> [Quellenauszug]
Ich will ja nicht die Schriftart so wählen dass es reinpasst sonder die Größe des Labels so verändern das die Schrift gerade so vollständig sichtbar ist. Ich will quasi den "unsichtbaren" Rand weg haben.

Wenn die Schrift z.B. eine Breite von 10 Pixeln einnimmt. dann möchte ich auch die Breite des Labels auf 10 Pixel setzen.

Das Problem ist das der Inhalt und somit die Länge der Schrift nicht vorhersagbar ist. (Es sind Zahlen mit ggf Nachkommastellen)

Ich muss also das Label an die Breite des Textes anpassen und nicht andersherum


----------



## Schandro (1. Mrz 2009)

Dann brauchst du doch einfach nur vom gesetzten Font nen FontMetrics Object machen, dessen stringWidth(label.getText()) und getHeight() Methode liefert dir die nötige Größe


----------



## Ebenius (2. Mrz 2009)

> [Angaben]
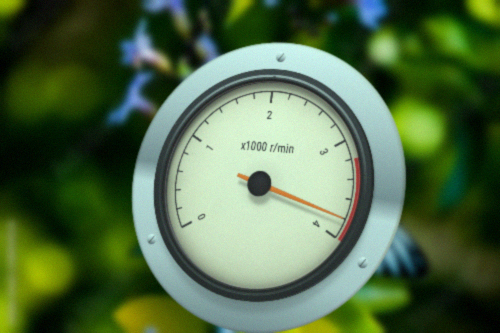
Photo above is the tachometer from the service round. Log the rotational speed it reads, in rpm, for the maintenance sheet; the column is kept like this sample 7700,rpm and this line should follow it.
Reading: 3800,rpm
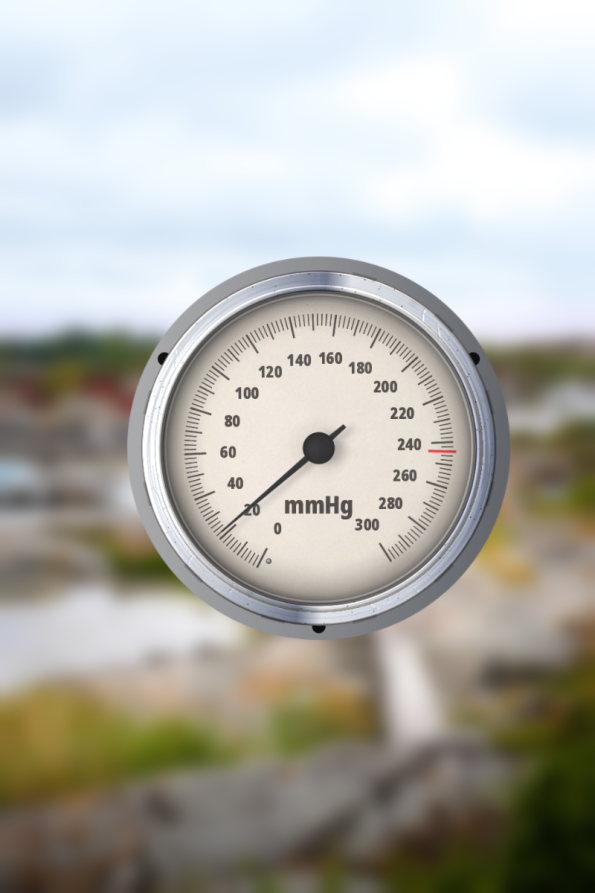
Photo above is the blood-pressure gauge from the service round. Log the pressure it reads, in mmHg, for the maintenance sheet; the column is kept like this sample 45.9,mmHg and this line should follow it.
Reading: 22,mmHg
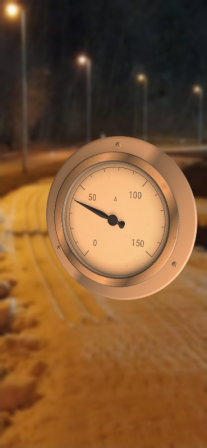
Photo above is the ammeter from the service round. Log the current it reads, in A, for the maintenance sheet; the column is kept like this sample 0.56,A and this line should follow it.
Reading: 40,A
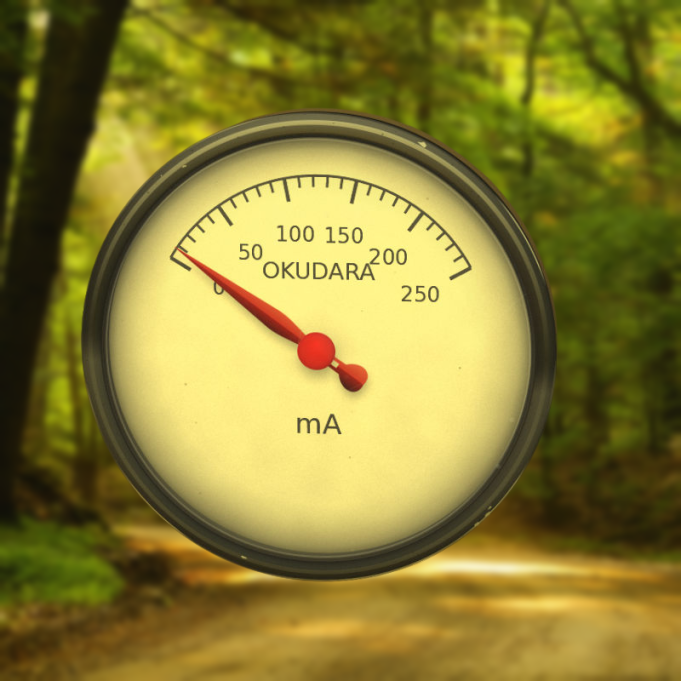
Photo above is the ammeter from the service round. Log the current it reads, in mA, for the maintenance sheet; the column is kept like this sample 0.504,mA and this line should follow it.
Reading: 10,mA
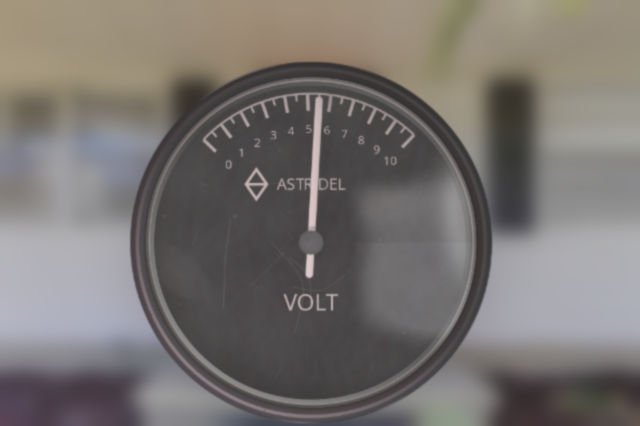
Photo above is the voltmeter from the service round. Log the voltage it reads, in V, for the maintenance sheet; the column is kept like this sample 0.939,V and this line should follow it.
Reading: 5.5,V
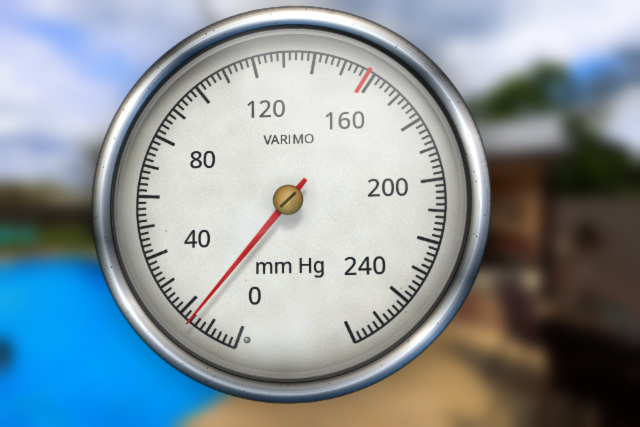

> [Arbeitsauftrag] Schreibe eine Passage aus dem Quellenauszug wortgetreu ab: Beginne bei den Worten „Wenn die Schrift“ und höre nach „mit ggf Nachkommastellen)“ auf.

> [Lösung]
Wenn die Schrift z.B. eine Breite von 10 Pixeln einnimmt. dann möchte ich auch die Breite des Labels auf 10 Pixel setzen.

Das Problem ist das der Inhalt und somit die Länge der Schrift nicht vorhersagbar ist. (Es sind Zahlen mit ggf Nachkommastellen)